[Dataset records]
- - - - - - -
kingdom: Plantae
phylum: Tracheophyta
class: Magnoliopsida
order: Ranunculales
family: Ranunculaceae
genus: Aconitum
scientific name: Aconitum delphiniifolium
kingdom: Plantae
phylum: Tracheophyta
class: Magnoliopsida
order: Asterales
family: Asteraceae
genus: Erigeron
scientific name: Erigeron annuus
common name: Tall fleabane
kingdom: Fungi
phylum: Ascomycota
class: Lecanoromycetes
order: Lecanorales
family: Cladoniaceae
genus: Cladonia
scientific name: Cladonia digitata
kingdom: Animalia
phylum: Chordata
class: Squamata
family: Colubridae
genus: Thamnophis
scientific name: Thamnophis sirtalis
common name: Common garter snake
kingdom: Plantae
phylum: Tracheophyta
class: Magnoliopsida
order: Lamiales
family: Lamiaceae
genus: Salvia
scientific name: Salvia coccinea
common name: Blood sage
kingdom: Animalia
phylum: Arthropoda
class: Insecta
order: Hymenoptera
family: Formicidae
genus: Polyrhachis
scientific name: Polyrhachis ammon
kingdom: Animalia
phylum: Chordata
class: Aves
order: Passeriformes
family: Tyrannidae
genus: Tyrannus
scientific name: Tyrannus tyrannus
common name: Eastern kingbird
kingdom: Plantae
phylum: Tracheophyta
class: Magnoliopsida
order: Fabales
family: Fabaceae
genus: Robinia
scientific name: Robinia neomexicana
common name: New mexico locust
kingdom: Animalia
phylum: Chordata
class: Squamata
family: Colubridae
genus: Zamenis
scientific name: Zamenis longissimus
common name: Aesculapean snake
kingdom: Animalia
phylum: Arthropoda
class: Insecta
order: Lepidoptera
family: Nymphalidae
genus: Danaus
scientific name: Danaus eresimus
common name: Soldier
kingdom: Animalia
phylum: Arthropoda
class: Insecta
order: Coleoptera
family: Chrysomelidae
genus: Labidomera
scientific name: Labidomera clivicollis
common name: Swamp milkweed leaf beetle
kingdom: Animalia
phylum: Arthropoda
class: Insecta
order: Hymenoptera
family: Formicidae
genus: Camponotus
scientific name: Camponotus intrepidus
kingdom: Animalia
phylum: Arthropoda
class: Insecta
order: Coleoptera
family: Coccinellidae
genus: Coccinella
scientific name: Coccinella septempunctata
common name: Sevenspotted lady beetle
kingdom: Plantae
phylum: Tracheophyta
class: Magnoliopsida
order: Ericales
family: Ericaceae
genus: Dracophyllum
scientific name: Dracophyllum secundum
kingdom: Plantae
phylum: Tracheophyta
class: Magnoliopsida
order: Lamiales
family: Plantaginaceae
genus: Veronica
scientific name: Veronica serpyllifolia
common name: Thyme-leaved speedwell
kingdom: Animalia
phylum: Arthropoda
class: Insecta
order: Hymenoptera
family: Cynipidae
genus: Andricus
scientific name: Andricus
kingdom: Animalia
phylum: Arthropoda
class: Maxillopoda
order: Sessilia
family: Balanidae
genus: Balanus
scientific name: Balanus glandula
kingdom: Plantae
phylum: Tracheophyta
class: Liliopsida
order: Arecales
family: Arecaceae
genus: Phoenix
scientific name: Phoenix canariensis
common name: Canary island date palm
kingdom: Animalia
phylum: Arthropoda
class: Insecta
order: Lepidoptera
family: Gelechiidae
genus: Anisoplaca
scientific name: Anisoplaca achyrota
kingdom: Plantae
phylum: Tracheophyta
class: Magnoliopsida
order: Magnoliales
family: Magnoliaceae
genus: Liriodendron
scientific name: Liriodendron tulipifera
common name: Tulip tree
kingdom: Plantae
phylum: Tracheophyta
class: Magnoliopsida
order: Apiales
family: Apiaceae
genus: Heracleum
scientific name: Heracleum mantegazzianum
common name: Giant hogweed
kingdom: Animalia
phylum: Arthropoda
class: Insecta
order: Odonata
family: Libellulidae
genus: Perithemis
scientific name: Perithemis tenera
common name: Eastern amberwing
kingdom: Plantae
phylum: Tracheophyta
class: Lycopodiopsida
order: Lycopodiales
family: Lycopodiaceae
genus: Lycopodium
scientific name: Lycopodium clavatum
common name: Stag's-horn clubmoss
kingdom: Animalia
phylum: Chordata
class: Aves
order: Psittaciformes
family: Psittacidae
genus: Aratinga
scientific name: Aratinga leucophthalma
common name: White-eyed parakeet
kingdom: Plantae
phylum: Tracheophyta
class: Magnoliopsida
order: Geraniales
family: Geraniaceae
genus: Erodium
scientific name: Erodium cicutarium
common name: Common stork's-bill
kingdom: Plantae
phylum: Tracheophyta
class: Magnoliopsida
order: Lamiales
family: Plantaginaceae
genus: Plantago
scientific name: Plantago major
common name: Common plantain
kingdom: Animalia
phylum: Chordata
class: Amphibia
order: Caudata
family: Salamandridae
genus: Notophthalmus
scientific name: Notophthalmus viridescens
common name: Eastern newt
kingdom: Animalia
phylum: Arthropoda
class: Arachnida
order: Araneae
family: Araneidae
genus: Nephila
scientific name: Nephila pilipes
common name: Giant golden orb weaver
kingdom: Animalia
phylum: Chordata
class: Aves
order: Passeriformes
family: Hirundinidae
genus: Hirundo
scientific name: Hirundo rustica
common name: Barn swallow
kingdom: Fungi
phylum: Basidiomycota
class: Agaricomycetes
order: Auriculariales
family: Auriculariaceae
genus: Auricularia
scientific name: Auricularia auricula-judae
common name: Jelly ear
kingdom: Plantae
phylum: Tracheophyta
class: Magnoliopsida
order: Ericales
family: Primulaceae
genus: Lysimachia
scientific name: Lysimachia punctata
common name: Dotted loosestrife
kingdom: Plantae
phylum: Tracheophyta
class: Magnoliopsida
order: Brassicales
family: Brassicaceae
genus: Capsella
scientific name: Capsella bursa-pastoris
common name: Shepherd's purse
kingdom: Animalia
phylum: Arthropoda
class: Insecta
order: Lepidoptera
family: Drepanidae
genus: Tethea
- - - - - - -
WHAT IS EXPECTED
Revise all of the lines above, changing every "scientific name" to "binomial name" and leaving everything else as it is.

WRITTEN SOLUTION
kingdom: Plantae
phylum: Tracheophyta
class: Magnoliopsida
order: Ranunculales
family: Ranunculaceae
genus: Aconitum
binomial name: Aconitum delphiniifolium
kingdom: Plantae
phylum: Tracheophyta
class: Magnoliopsida
order: Asterales
family: Asteraceae
genus: Erigeron
binomial name: Erigeron annuus
common name: Tall fleabane
kingdom: Fungi
phylum: Ascomycota
class: Lecanoromycetes
order: Lecanorales
family: Cladoniaceae
genus: Cladonia
binomial name: Cladonia digitata
kingdom: Animalia
phylum: Chordata
class: Squamata
family: Colubridae
genus: Thamnophis
binomial name: Thamnophis sirtalis
common name: Common garter snake
kingdom: Plantae
phylum: Tracheophyta
class: Magnoliopsida
order: Lamiales
family: Lamiaceae
genus: Salvia
binomial name: Salvia coccinea
common name: Blood sage
kingdom: Animalia
phylum: Arthropoda
class: Insecta
order: Hymenoptera
family: Formicidae
genus: Polyrhachis
binomial name: Polyrhachis ammon
kingdom: Animalia
phylum: Chordata
class: Aves
order: Passeriformes
family: Tyrannidae
genus: Tyrannus
binomial name: Tyrannus tyrannus
common name: Eastern kingbird
kingdom: Plantae
phylum: Tracheophyta
class: Magnoliopsida
order: Fabales
family: Fabaceae
genus: Robinia
binomial name: Robinia neomexicana
common name: New mexico locust
kingdom: Animalia
phylum: Chordata
class: Squamata
family: Colubridae
genus: Zamenis
binomial name: Zamenis longissimus
common name: Aesculapean snake
kingdom: Animalia
phylum: Arthropoda
class: Insecta
order: Lepidoptera
family: Nymphalidae
genus: Danaus
binomial name: Danaus eresimus
common name: Soldier
kingdom: Animalia
phylum: Arthropoda
class: Insecta
order: Coleoptera
family: Chrysomelidae
genus: Labidomera
binomial name: Labidomera clivicollis
common name: Swamp milkweed leaf beetle
kingdom: Animalia
phylum: Arthropoda
class: Insecta
order: Hymenoptera
family: Formicidae
genus: Camponotus
binomial name: Camponotus intrepidus
kingdom: Animalia
phylum: Arthropoda
class: Insecta
order: Coleoptera
family: Coccinellidae
genus: Coccinella
binomial name: Coccinella septempunctata
common name: Sevenspotted lady beetle
kingdom: Plantae
phylum: Tracheophyta
class: Magnoliopsida
order: Ericales
family: Ericaceae
genus: Dracophyllum
binomial name: Dracophyllum secundum
kingdom: Plantae
phylum: Tracheophyta
class: Magnoliopsida
order: Lamiales
family: Plantaginaceae
genus: Veronica
binomial name: Veronica serpyllifolia
common name: Thyme-leaved speedwell
kingdom: Animalia
phylum: Arthropoda
class: Insecta
order: Hymenoptera
family: Cynipidae
genus: Andricus
binomial name: Andricus
kingdom: Animalia
phylum: Arthropoda
class: Maxillopoda
order: Sessilia
family: Balanidae
genus: Balanus
binomial name: Balanus glandula
kingdom: Plantae
phylum: Tracheophyta
class: Liliopsida
order: Arecales
family: Arecaceae
genus: Phoenix
binomial name: Phoenix canariensis
common name: Canary island date palm
kingdom: Animalia
phylum: Arthropoda
class: Insecta
order: Lepidoptera
family: Gelechiidae
genus: Anisoplaca
binomial name: Anisoplaca achyrota
kingdom: Plantae
phylum: Tracheophyta
class: Magnoliopsida
order: Magnoliales
family: Magnoliaceae
genus: Liriodendron
binomial name: Liriodendron tulipifera
common name: Tulip tree
kingdom: Plantae
phylum: Tracheophyta
class: Magnoliopsida
order: Apiales
family: Apiaceae
genus: Heracleum
binomial name: Heracleum mantegazzianum
common name: Giant hogweed
kingdom: Animalia
phylum: Arthropoda
class: Insecta
order: Odonata
family: Libellulidae
genus: Perithemis
binomial name: Perithemis tenera
common name: Eastern amberwing
kingdom: Plantae
phylum: Tracheophyta
class: Lycopodiopsida
order: Lycopodiales
family: Lycopodiaceae
genus: Lycopodium
binomial name: Lycopodium clavatum
common name: Stag's-horn clubmoss
kingdom: Animalia
phylum: Chordata
class: Aves
order: Psittaciformes
family: Psittacidae
genus: Aratinga
binomial name: Aratinga leucophthalma
common name: White-eyed parakeet
kingdom: Plantae
phylum: Tracheophyta
class: Magnoliopsida
order: Geraniales
family: Geraniaceae
genus: Erodium
binomial name: Erodium cicutarium
common name: Common stork's-bill
kingdom: Plantae
phylum: Tracheophyta
class: Magnoliopsida
order: Lamiales
family: Plantaginaceae
genus: Plantago
binomial name: Plantago major
common name: Common plantain
kingdom: Animalia
phylum: Chordata
class: Amphibia
order: Caudata
family: Salamandridae
genus: Notophthalmus
binomial name: Notophthalmus viridescens
common name: Eastern newt
kingdom: Animalia
phylum: Arthropoda
class: Arachnida
order: Araneae
family: Araneidae
genus: Nephila
binomial name: Nephila pilipes
common name: Giant golden orb weaver
kingdom: Animalia
phylum: Chordata
class: Aves
order: Passeriformes
family: Hirundinidae
genus: Hirundo
binomial name: Hirundo rustica
common name: Barn swallow
kingdom: Fungi
phylum: Basidiomycota
class: Agaricomycetes
order: Auriculariales
family: Auriculariaceae
genus: Auricularia
binomial name: Auricularia auricula-judae
common name: Jelly ear
kingdom: Plantae
phylum: Tracheophyta
class: Magnoliopsida
order: Ericales
family: Primulaceae
genus: Lysimachia
binomial name: Lysimachia punctata
common name: Dotted loosestrife
kingdom: Plantae
phylum: Tracheophyta
class: Magnoliopsida
order: Brassicales
family: Brassicaceae
genus: Capsella
binomial name: Capsella bursa-pastoris
common name: Shepherd's purse
kingdom: Animalia
phylum: Arthropoda
class: Insecta
order: Lepidoptera
family: Drepanidae
genus: Tethea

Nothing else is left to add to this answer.